Проходит десять минут и вот, я вижу Наташу в первый раз. Ее тельце на койке кажется таким маленьким, будто ей от силы года два, но никак не шесть. Ручки и ножки у нее такого страшного синеватого цвета – обморожение, причем выглядит в некотором роде как ожог, если надавить на кожу, то она станет на мгновение белой, а потом снова такой вот синеватой. И ребенок плачет, плачет от боли, пока две медсестры втирают ей в кожу рук и ног какое-то лекарство.
Царев подходит, и начинает готовить лекарство для капельницы, но стоит девочке заметить у него в руках иглу, как она начинает истошно кричать. А меня сюда и привели, чтобы ее успокоить. Я подхожу и начинаю гладить ребенка по волосам, причем сейчас сложно определить, какого они цвета, потому что создается впечатление, будто ребенка не мыли неделю, если не две. Вспомнив, кто ее мать, я решаю, что вероятнее всего мне не кажется. Но стоит мне начать ее гладить, как истошные вопли прекращаются, совсем.

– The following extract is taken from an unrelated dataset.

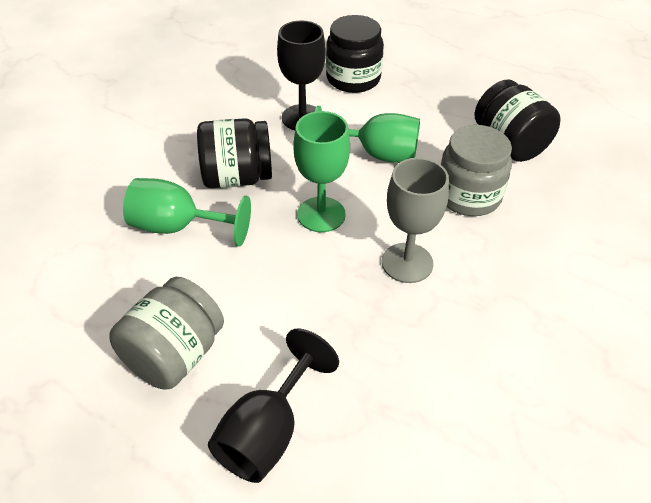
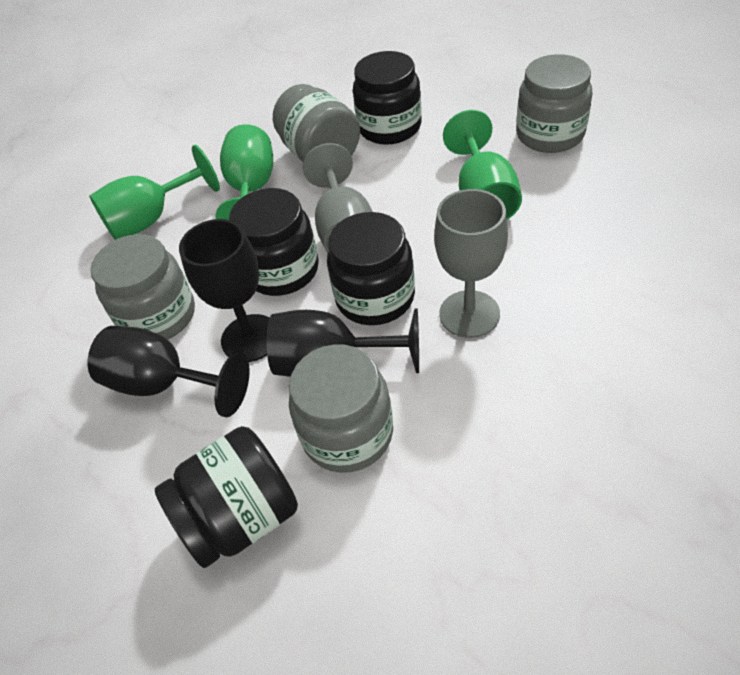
black goblet: 2 -> 3
black jar: 3 -> 4
grey goblet: 1 -> 2
grey jar: 2 -> 4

Я встаю на колени рядом с койкой, на которой лежит девочка, провожу ладонью по ее щеке и тихо спрашиваю:
— Как тебя зовут, красавица?
— Наташа.
Ребенок смотрит не отрываясь мне в глаза, и неожиданно меня накрывает – мне хочется обнять ее, прижать, защитить, сделать так, чтобы никто не смог ее больше обидеть, а уж тем причинить боль.
Я продолжаю осторожно гладить ее по щеке, по волосам, а потом говорю:
— Я давно хотел познакомиться с тобой, Наташа.
— А откуда ты знал, что я есть?
Ребенок смотрит на меня завороженно, и я вспоминаю, как недавно мы с Анечкой вслух читали Алые Паруса – нашей Дианочке... И тут же я вспоминаю, что Дианы нет... а Наташа есть, и я не в праве подвести ее.
— Я недавно видел тебя во сне.
— Правда?
— Правда.
— Так ты... ты мой папа?
В голосе Наташи надежда, граничащая с отчаянием, и все взрослые, кто есть в палате, включая Царева, отворачиваются и вытирают рукавами слезы. А я не знаю, что на меня нашло, но знаю, точно, что поступаю правильно, так шепчет мне ангел, сидящий на моем плече.
— Да, родная, я так рад, что ты меня узнала.